Professor Molan’s affidavit stated UMF tests on the same sample could return results varying by plus or minus 2 points on a 20-point test. Test refinements he had recommended had not been introduced by AMHA.
Watson & Son lawyer Daniel Hughes said the current testing regime was “inherently unreliable” and he believed there was bias on the association’s executive. Justice Pankhurst’s decision is pending on the company’s interim injunction preventing withdrawal of its UMF licence.
Mr Paul said his company had known for many years that repeat UMF tests on the same sample could change by more than 25 per cent.
“That is why Manuka Health has adopted the MGO™ manuka honey brand because its test for the natural compound methylglyoxal is precise and repeatable.”

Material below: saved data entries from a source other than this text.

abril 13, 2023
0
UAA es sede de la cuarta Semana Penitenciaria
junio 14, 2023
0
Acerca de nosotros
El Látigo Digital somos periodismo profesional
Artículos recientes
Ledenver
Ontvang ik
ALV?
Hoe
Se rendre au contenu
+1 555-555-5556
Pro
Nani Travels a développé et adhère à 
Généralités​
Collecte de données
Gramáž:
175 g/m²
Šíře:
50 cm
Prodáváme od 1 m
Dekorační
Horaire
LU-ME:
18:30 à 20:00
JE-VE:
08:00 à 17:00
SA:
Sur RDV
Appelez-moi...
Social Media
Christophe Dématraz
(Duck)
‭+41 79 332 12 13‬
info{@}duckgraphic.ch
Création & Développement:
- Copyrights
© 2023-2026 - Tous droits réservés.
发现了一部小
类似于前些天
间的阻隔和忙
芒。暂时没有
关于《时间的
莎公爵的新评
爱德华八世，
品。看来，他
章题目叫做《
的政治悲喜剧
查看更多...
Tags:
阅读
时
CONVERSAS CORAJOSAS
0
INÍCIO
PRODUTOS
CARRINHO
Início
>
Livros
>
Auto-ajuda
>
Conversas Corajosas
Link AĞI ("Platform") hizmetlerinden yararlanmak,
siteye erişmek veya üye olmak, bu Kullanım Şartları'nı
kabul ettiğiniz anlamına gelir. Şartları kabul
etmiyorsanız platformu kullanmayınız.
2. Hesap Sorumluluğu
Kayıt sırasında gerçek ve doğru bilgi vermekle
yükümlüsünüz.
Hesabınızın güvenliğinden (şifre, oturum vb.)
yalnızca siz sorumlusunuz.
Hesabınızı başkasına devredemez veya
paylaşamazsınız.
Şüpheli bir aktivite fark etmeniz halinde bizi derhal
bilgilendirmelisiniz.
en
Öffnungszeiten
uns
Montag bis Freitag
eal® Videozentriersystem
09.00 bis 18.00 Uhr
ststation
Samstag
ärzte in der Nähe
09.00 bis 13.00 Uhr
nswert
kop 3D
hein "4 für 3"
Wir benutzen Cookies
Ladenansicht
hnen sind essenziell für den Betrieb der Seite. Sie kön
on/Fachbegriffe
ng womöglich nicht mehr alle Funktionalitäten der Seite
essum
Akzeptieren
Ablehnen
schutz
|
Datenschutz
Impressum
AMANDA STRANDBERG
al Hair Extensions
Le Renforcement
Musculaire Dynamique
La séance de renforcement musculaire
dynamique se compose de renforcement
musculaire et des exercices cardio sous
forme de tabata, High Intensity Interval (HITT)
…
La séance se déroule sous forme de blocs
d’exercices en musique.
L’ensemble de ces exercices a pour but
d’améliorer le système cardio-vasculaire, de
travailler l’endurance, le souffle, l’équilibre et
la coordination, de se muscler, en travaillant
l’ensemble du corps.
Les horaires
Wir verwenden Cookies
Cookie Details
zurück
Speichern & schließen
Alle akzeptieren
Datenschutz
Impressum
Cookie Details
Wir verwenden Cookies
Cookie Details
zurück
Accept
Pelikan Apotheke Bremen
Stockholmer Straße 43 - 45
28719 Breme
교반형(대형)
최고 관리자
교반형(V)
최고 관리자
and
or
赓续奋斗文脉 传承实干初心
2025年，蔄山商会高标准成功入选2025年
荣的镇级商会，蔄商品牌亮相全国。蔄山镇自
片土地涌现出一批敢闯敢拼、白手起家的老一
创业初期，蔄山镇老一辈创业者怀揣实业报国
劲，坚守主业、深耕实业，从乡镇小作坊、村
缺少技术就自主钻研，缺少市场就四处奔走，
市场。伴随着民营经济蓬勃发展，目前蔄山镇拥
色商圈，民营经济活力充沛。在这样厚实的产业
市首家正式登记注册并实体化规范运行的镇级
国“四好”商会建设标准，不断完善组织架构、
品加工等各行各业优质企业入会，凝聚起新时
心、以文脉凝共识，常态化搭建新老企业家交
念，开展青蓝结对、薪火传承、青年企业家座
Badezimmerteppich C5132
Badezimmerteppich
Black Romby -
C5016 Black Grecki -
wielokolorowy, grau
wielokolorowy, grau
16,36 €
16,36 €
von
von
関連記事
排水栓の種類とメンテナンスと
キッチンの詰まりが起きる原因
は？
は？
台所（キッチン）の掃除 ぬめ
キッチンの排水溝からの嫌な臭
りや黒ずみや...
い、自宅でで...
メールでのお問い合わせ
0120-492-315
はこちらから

“Consumers of MGO™ manuka honey know what they are purchasing. MGO™ 100 manuka honey contains at least 100mg of methylglyoxal per kilogram of honey.”
“The University of Dresden demonstrated that methylglyoxal is responsible for the reliable antibacterial activity found only in some manuka honey, and that the level of methylglyoxal is directly proportional to the level of anti-bacterial activity.”
Mr Paul said the UMF rating system pre-dated the discovery of methyglyoxal and relied on comparing the antibacterial activity of honey samples to a common antiseptic, phenol.
He said the UMF system also did not distinguish itself from other manuka honey rating systems like Active which measured a different and unstable type of antibacterial activity.